L’observation du graphique fait apparaître, sans ambiguïté, l’importance des réponses affectives.

M.SM. exprime clairement ses émotions : “ Je suis triste… Je suis seule ”. Elle exprime aussi clairement son mal-être physique : “ J’ai mal à la tête… Je ne suis vraiment pas bien”.

C’est à la toute fin du processus que ces réponses évoluent : “ Ça va, je ne suis pas toute seule comme ça… Quand on a vu quelqu’un, ça va un peu mieux. J’ai vu du monde ”.

Le bilan de M.SM. :

Elle prend un air malicieux, en voyant tous ces chats : “ Oh… je sais pas, il y a un chat ! ” et demande : “ Alors, qui a fait ces dessins ? ” Une autre résidente la désigne et elle se met à rire de bon coeur.

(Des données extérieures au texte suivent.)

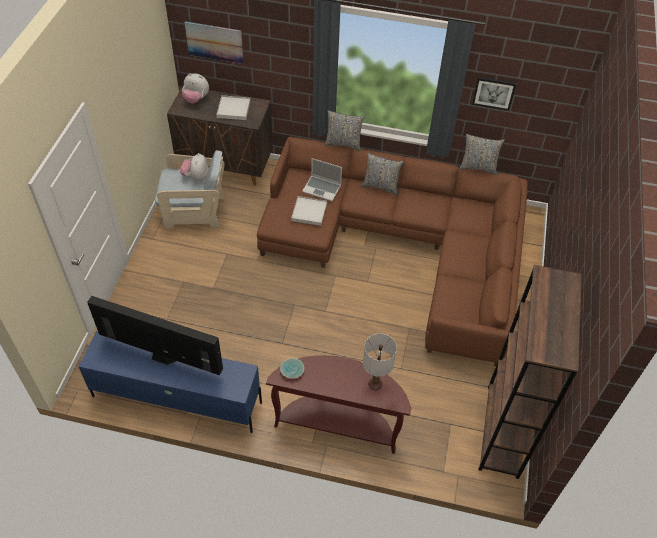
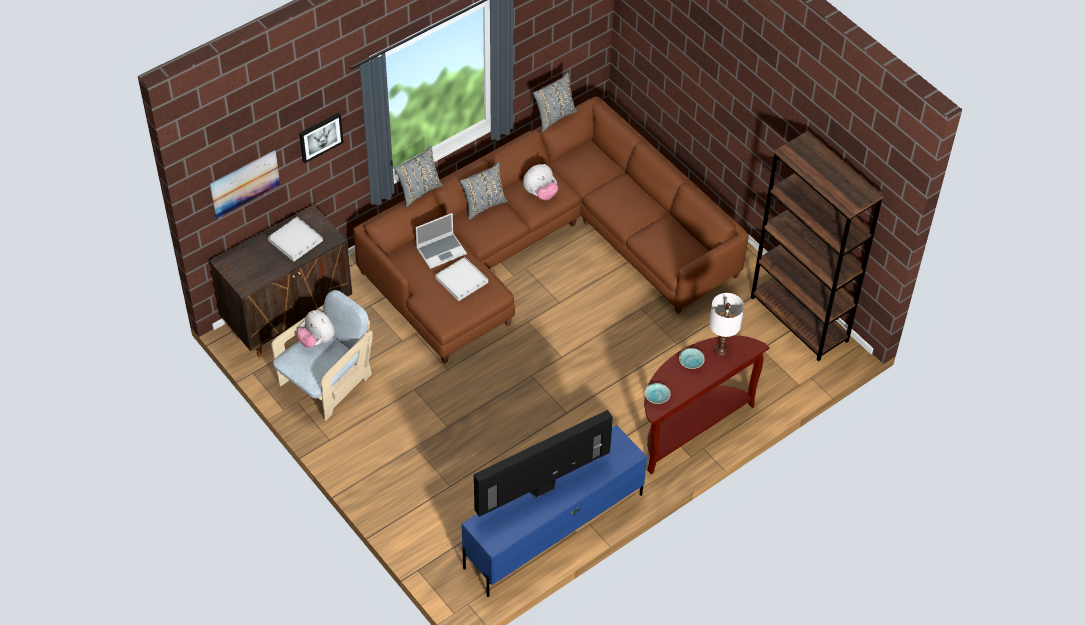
camera: 50 degrees left, 0 degrees up
plush toy [182,73,209,103] -> plush toy moved to [523,164,558,200]
picture [472,77,516,111] -> picture moved to [299,113,344,163]
none -> turquoise bowl [679,348,705,369]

Durant ce bilan, M.SM manifeste un ensemble de résistances, confirmant nos hypothèses précédentes : elle ne peut aborder certaines choses que de façon détournée, les soignants veillant donc à bien respecter son rythme et à ne rien brusquer.

Il est intéressant de noter que ses résistances sont perçues par une autre résidente, France, qui l’encourage à s’ouvrir : “ Mais tu vas apprendre quelque chose ! ”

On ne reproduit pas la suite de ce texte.